Esta concepción de la metáfora como figura de síntesis determina un análisis no sólo ínterlingüístico, a partir del cual se relaciona la metáfora con otras figuras, como la metonimia, el anacoluto, la simbología, sino que introduce una conexión vinculante entre la metáfora y la sociología del lenguaje. Sin esta relación, la metáfora no sólo está sujeta a continuas interpretaciones arbitrarias, sino que se reduce en último análisis a un significado reductivo, que empobrece su significado.

De este modo, la metáfora bíblica según la cual «el Señor es mi pastor» (Sal 23,1), si se coloca en su propio contexto, adquiere una multiplicidad de referencias que perdería en unos contextos sociológicos y culturales diversos. La falta de atención al contexto sociológico de la metáfora, como de cualquier otro lenguaje, puede inducir no solamente a un empobrecimiento semiótico relativo, sino incluso a un mala inteligencia semiótica. Por ejemplo, el apóstrofe dirigido por Jesús a la "zorra de Herodes» (Lc 13,32) no suena como una denuncia en el contexto grecorromano, sino como una alabanza: Jesús reconocería de forma metafórica la «astucia» de Herodes, comparable con la de una zorra. En realidad, el contexto pertinente de esta metáfora, el semítico, clarifica que se trata de una denuncia: la zorra no es aquí el modelo de la astucia, sino el de la necedad o el de la estupidez, en cuanto que se alimenta de las uvas mesiánicas ya antes de que estén maduras. En esta perspectiva se comprende la explicitación posterior del reproche, según el cual Herodes no reconoce los tiempos mesiánicos, que se manifiestan en Cristo: «...Sábete que expulso demonios y realizo curaciones hoy y mañana, y al tercer día acabaré» (Lc 13,32b).

La última cuestión que plantea la metáfora, sobre todo en el lenguaje religioso como es el de la sagrada Escritura, o en el sintético y simbólico de la poesía, se refiere a su hermenéutica. A menudo se sostiene que una descodificación de la metáfora, realizada mediante un proceso de heurística del lenguaje, permitiría una mayor comprensión de la misma metáfora. Por eso, volviendo a la metáfora del pastor aplicada al Señor, algunos piensan que es preferible explicitar su sentido hablando simplemente de Dios como «guía» de su pueblo.

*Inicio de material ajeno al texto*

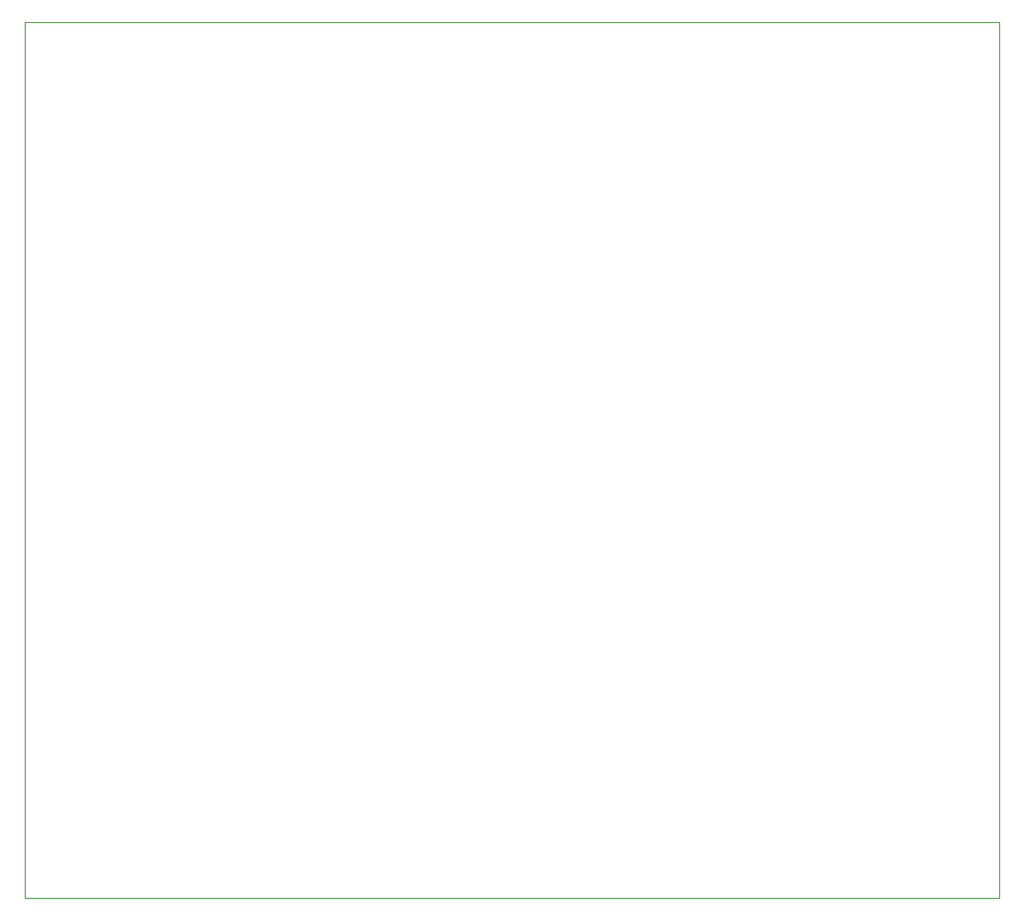
<source format=gm1>
G04 #@! TF.GenerationSoftware,KiCad,Pcbnew,(6.0.10)*
G04 #@! TF.CreationDate,2023-06-25T11:42:12-04:00*
G04 #@! TF.ProjectId,sd2_node_board,7364325f-6e6f-4646-955f-626f6172642e,rev?*
G04 #@! TF.SameCoordinates,Original*
G04 #@! TF.FileFunction,Profile,NP*
%FSLAX46Y46*%
G04 Gerber Fmt 4.6, Leading zero omitted, Abs format (unit mm)*
G04 Created by KiCad (PCBNEW (6.0.10)) date 2023-06-25 11:42:12*
%MOMM*%
%LPD*%
G01*
G04 APERTURE LIST*
G04 #@! TA.AperFunction,Profile*
%ADD10C,0.100000*%
G04 #@! TD*
G04 APERTURE END LIST*
D10*
X87196000Y-68709000D02*
X180459000Y-68709000D01*
X180459000Y-68709000D02*
X180459000Y-152574000D01*
X180459000Y-152574000D02*
X87196000Y-152574000D01*
X87196000Y-152574000D02*
X87196000Y-68709000D01*
M02*

</source>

En realidad, este proceso hermenéutico, aunque permite una solución inmediata del lenguaje metafórico, la verdad es que lo empobrece. Al contrario, aunque es necesario determinar una jerarquía semiótica de la metáfora, ésta no puede reducirse a un simple equivalente cognoscitivo. Además, este proceso corre el peligro de nivelar el mismo lenguaje en su función fundamental de comunicación de sentido, no sólo la metáfora: ¿en qué podría diferenciarse entonces una crónica narrativa de una lectura simbólica del mismo acontecimiento? En definitiva, no se puede descodificar la metáfora en nombre de una comprensión ilusoria y mayor del mismo lenguaje, como ocurre a menudo en las traducciones de textos poéticos, en cuanto que la metáfora no constituye una simple figura de sustracción en la relación entre los niveles, sino el propio dinamismo del lenguaje que, en cuanto tal y en dependencia del propio contexto, está llamado a asumir la connotación de comunicación metafórica.

A. Pitta

Bibl.: P Ricoeur. La metáfora viva. Cristiandad, Madrid 1980; A. Álvarez de Miranda, La metáfora y el mito Taurus, Madrid 1963; L. Alonso SchOkel, Estudios de poética hebrea, Flors, Barcelona 1963; íd., Manual de poética hebrea, Cristiandad, Madrid 1987; íd., La traducción bíblica: lingüística , estilística, Cristiandad, Madrid 1977; J. Mateos, El aspecto verbal en el Nuevo Testamento, Cristiandad, Madrid 1977.